Pablo también sufrió por causa del Evangelio numerosas persecuciones, azotes con varas, lapidaciones, naufragios,… (Cf. 2Cor 11,23-29) hasta sufrir el martirio en su segundo encarcelamiento en Roma, siendo decapitado, según San Dionisio el Corintio y Tertuliano, hacia el 67, poco después de Pedro, en la vía Ostiense (Ad Aquae Salviae – Le Tre Fontane), a unos cinco kilómetros de la Ciudad Eterna y cerca de la basílica que lleva su nombre y en la que, según han verificado las últimas excavaciones, reposan sus restos.

De los sufrimientos que soportaron estos apóstoles también dan testimonio las dos primeras lecturas. En el texto de los Hechos se narra que Pedro está en la cárcel, custodiado por dos soldados y atado con dos cadenas en espera de ser asesinado después de que Herodes ya hubiera hecho pasar a cuchillo a Santiago, el hermano de Juan. Pablo, por su parte, ve la vida, en la que tanto ha padecido por Cristo, como una batalla contra el mal y como una carrera hacia el Reino del Cielo en la que hay que sortear innumerables obstáculos, pero “afirmado en la fe” está seguro de que su sangre, derramada como ofrenda agradable a Dios, no será en vano y de que el Señor le salvará de la “boca del león”, es decir, librará definitivamente su vida del poder del Maligno — simbolizado en la muerte —, y le concederá la plena comunión de vida con Él (= “la corona de justicia”).

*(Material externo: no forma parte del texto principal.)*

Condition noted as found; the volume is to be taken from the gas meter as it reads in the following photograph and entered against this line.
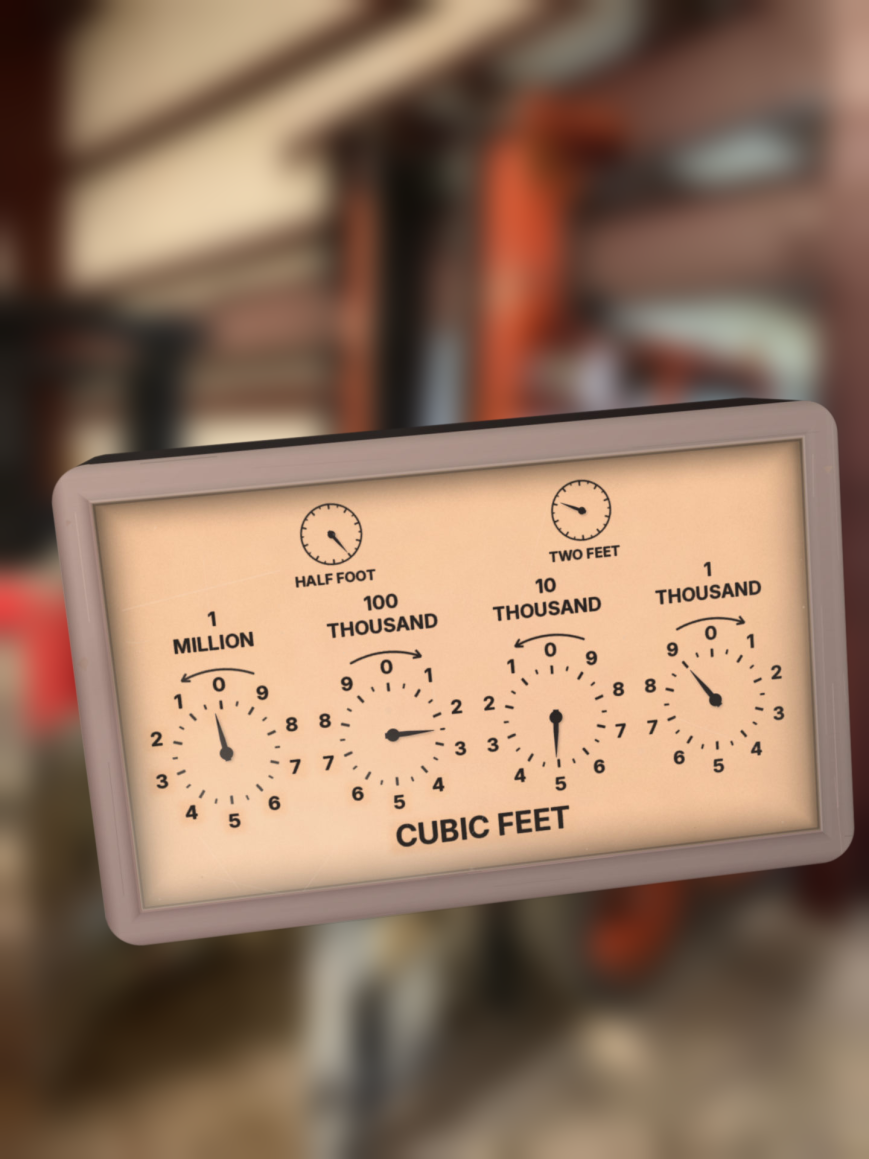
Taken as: 24900 ft³
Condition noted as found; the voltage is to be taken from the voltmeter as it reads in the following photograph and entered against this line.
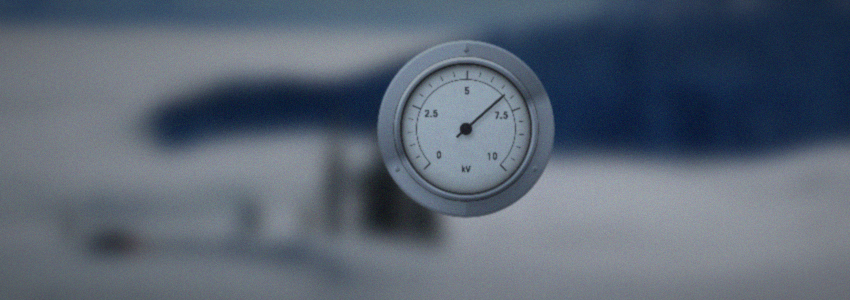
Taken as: 6.75 kV
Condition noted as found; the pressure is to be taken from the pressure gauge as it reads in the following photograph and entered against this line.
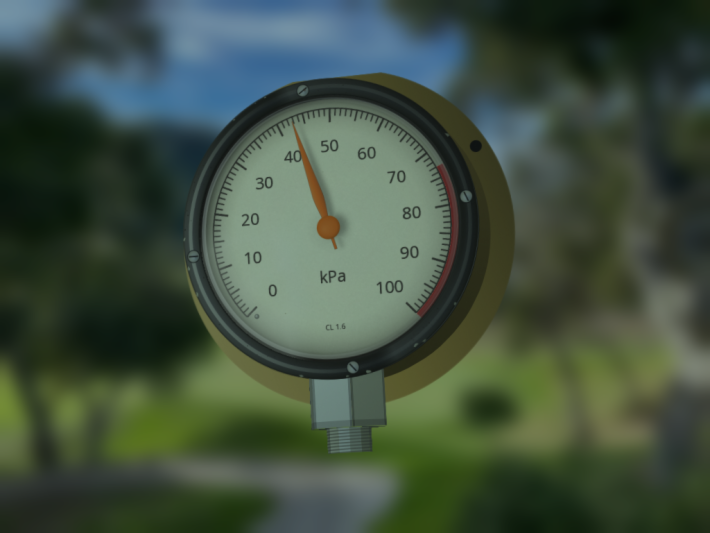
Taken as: 43 kPa
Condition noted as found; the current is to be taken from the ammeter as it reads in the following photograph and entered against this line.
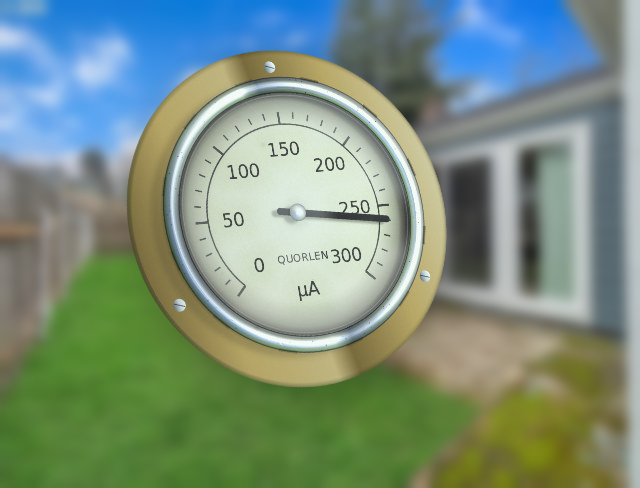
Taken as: 260 µA
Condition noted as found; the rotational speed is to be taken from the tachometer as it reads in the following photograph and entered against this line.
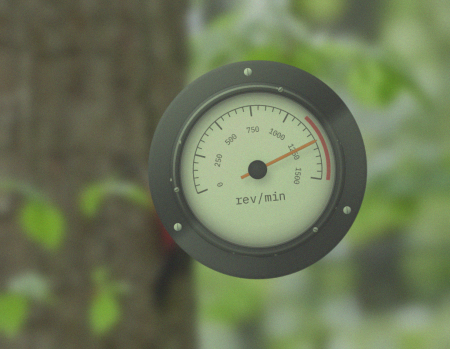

La promesa que Jesús le hace a Pedro de que “el poder del infierno no prevalecerá” contra la Iglesia, se ve cumplida en ambos apóstoles en cuanto, unidos a Cristo por la fe, vencen a las fuerzas del mal y a la misma muerte. De hecho el texto original griego dice literalmente “las puertas del Hades” (Mt 16,18), una metáfora alusiva al reino de la Muerte, a las potencias del Mal que atentan contra el esplendor de la creación, que se oponen a la acción de Dios y de Cristo, y que buscan encadenar al hombre en la muerte eterna.

Pedro, el primer confesor de la fe en Jesús, el Cristo y el Hijo del Dios vivo, y fundador de la primera comunidad cristiana de judíos creyentes, y Pablo, el apóstol que penetró el misterio del Evangelio y lo anunció a los gentiles, son, en su llamada, misión y testimonio, signo de la unidad de la Iglesia. Por eso su sangre, derramada en holocausto, sigue clamando por la unión de todos los cristianos y haciendo presente en medio de nosotros la oración de intercesión que nuestro Señor Jesús, poco antes de su pasión, dirigió al Padre durante la Última Cena: «No ruego sólo por éstos, sino también por aquellos que, por medio de su palabra, creerán en mí, para que todos sean uno. Como tú, Padre, en mí y yo en ti, que ellos también sean uno en nosotros, para que el mundo crea que tú me has enviado. Yo les he dado la gloria que tú me diste, para que sean uno como nosotros somos uno: yo en ellos y tú en mí, para que sean perfectamente uno, y el mundo conozca que tú me has enviado y que los has amado a ellos como me has amado a mí» (Jn 17,20).

Hacer memoria de los apóstoles Pedro y Pablo es para la Iglesia “un motivo de alegría” (Prefacio), ya que en ellos ve reflejado el verdadero seguimiento de Cristo, en ellos se ve llamada a ser fiel a las enseñanzas cristianas recibidas, y en ellos es exhortada a orar y a trabajar por la unidad de todos los cristianos en la única Iglesia de Cristo que ambos, por diversos caminos, congregaron.